Toward Exoplanet Transit Spectroscopy Using JWST/MIRI’s Medium Resolution Spectrometer

Abstract

The Mid-Infrared Instrument Medium Resolution Spectrometer (the MRS) on JWST has potentially important advantages for transit and eclipse spectroscopy of exoplanets, including lack of saturation for bright host stars, wavelength span to longward of 20 µm, and JWST’s highest spectral resolving power. We here test the performance of the MRS for time series spectroscopy by observing the secondary eclipse of the bright stellar eclipsing binary R Canis Majoris. Our observations push the MRS into saturation at the shortest wavelength, more than for any currently known exoplanet system. We find strong charge migration between pixels that we mitigate using a custom data analysis pipeline. Our data analysis recovers much of the spatial charge migration by combining detector pixels at the group level, via weighting by the point-spread function. We achieve nearly photon-limited performance in time series data at wavelengths longward of 5.2 µm.

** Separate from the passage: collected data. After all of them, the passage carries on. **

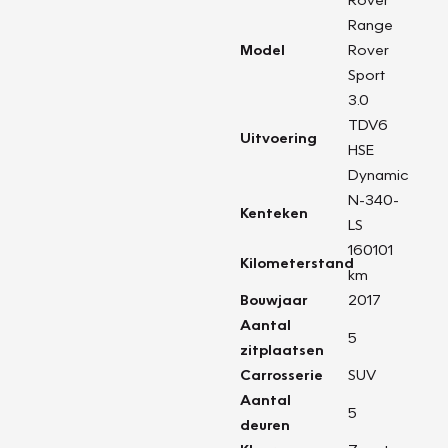
Range
Model
Rover
Sport
3.0
TDV6
Uitvoering
HSE
Dynamic
N-340-
Kenteken
LS
160101
Kilometerstand
km
Bouwjaar
2017
Aantal
5
zitplaatsen
Carrosserie
SUV
Aantal
5
deuren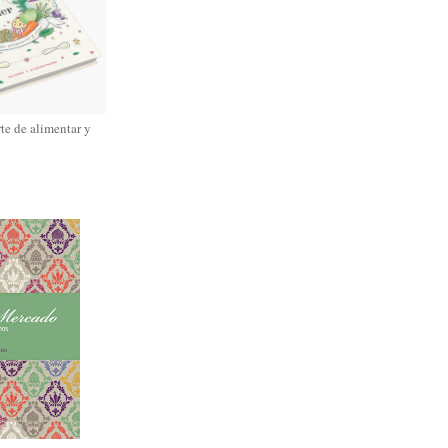
rte de alimentar y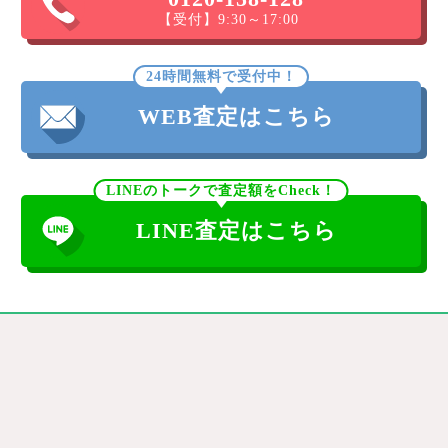
【受付】9:30～17:00
24時間無料で受付中！
WEB査定はこちら
LINEのトークで査定額をCheck！
LINE査定はこちら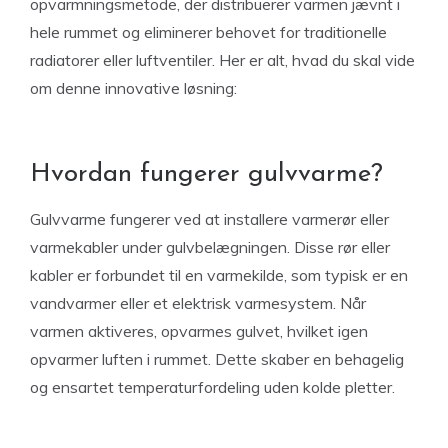
opvarmningsmetode, der distribuerer varmen jævnt i
hele rummet og eliminerer behovet for traditionelle
radiatorer eller luftventiler. Her er alt, hvad du skal vide
om denne innovative løsning:
Hvordan fungerer gulvvarme?
Gulvvarme fungerer ved at installere varmerør eller
varmekabler under gulvbelægningen. Disse rør eller
kabler er forbundet til en varmekilde, som typisk er en
vandvarmer eller et elektrisk varmesystem. Når
varmen aktiveres, opvarmes gulvet, hvilket igen
opvarmer luften i rummet. Dette skaber en behagelig
og ensartet temperaturfordeling uden kolde pletter.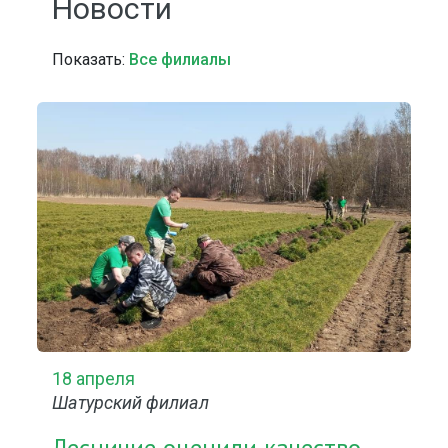
Новости
Показать:
Все филиалы
18 апреля
Шатурский филиал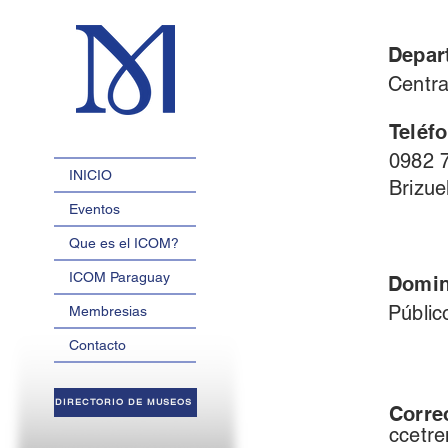
Depar
Centra
Teléf
0982 7
INICIO
Brizue
Eventos
Que es el ICOM?
ICOM Paraguay
Domin
Públic
Membresias
Contacto
DIRECTORIO DE MUSEOS
Corre
ccetr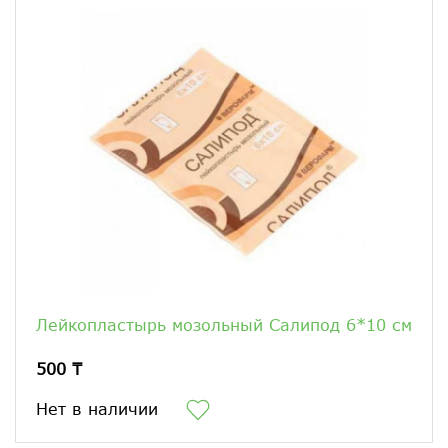
Лейкопластырь мозольный Салипод 6*10 см
500 ₸
Нет в наличии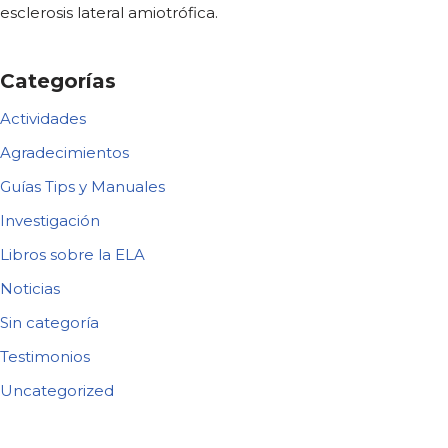
esclerosis lateral amiotrófica.
Categorías
Actividades
Agradecimientos
Guías Tips y Manuales
Investigación
Libros sobre la ELA
Noticias
Sin categoría
Testimonios
Uncategorized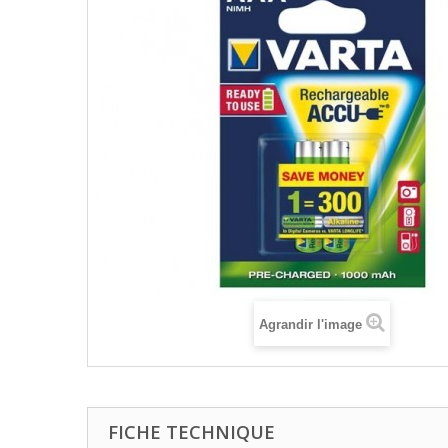
Agrandir l'image
FICHE TECHNIQUE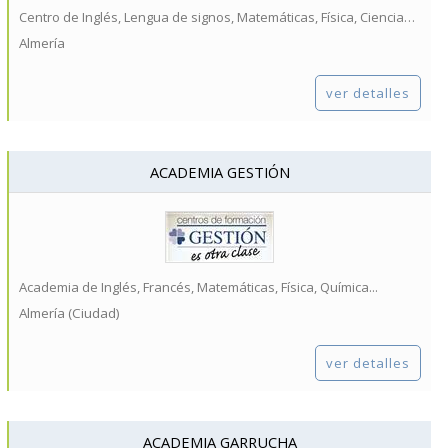
Centro de Inglés, Lengua de signos, Matemáticas, Física, Ciencias General...
Almería
ver detalles
ACADEMIA GESTIÓN
Academia de Inglés, Francés, Matemáticas, Física, Química...
Almería (Ciudad)
ver detalles
ACADEMIA GARRUCHA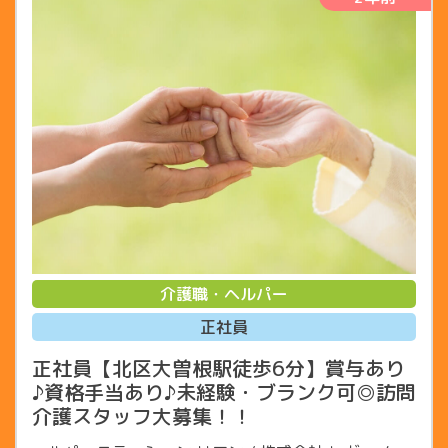
介護職・ヘルパー
正社員
正社員【北区大曽根駅徒歩6分】賞与あり
♪資格手当あり♪未経験・ブランク可◎訪問
介護スタッフ大募集！！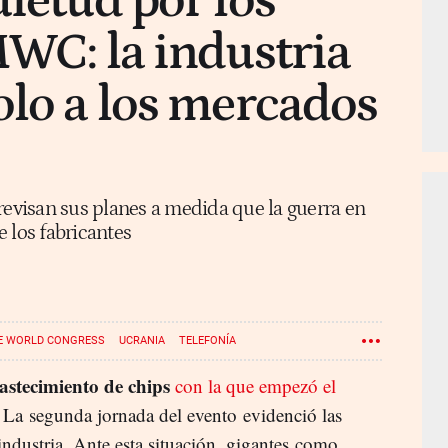
uietud por los
MWC: la industria
olo a los mercados
visan sus planes a medida que la guerra en
 los fabricantes
E WORLD CONGRESS
UCRANIA
TELEFONÍA
astecimiento de chips
con la que empezó el
. La segunda jornada del evento evidenció las
industria. Ante esta situación, gigantes como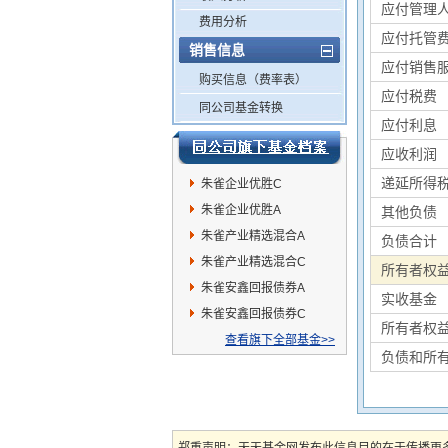
应付管理
费用分析
应付托管
销售信息
应付销售
购买信息（费率表）
应付税费
同公司基金转换
应付利息
应收利润
递延所得
朱雀企业优胜C
朱雀企业优胜A
其他负债
朱雀产业精选混合A
负债合计
朱雀产业精选混合C
所有者权
朱雀安鑫回报债券A
实收基金
朱雀安鑫回报债券C
所有者权
查看旗下全部基金>>
负债和所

In 2017, Snellen et al. suggested that the MRS could be used to detect carbon dioxide absorption from the atmosphere of the temperate planet orbiting Proxima Centauri. We infer that the relative spectral response of the MRS versus wavelength is sufficiently stable to make that detection feasible. As regards the secondary eclipse of this Algol-type binary, we measure the eclipse depth by summing our spectra over the wavelengths in four channels, and also measuring the eclipse depth as observed by TESS. Those eclipse depths require a temperature for the secondary star that is significantly hotter than previous observations in the optical to near-IR, probably due to irradiation by the primary star. At full spectral resolution of the MRS, we find atomic hydrogen recombination emission lines in the secondary star, from principal quantum levels n = 7, 8, 10, and 14.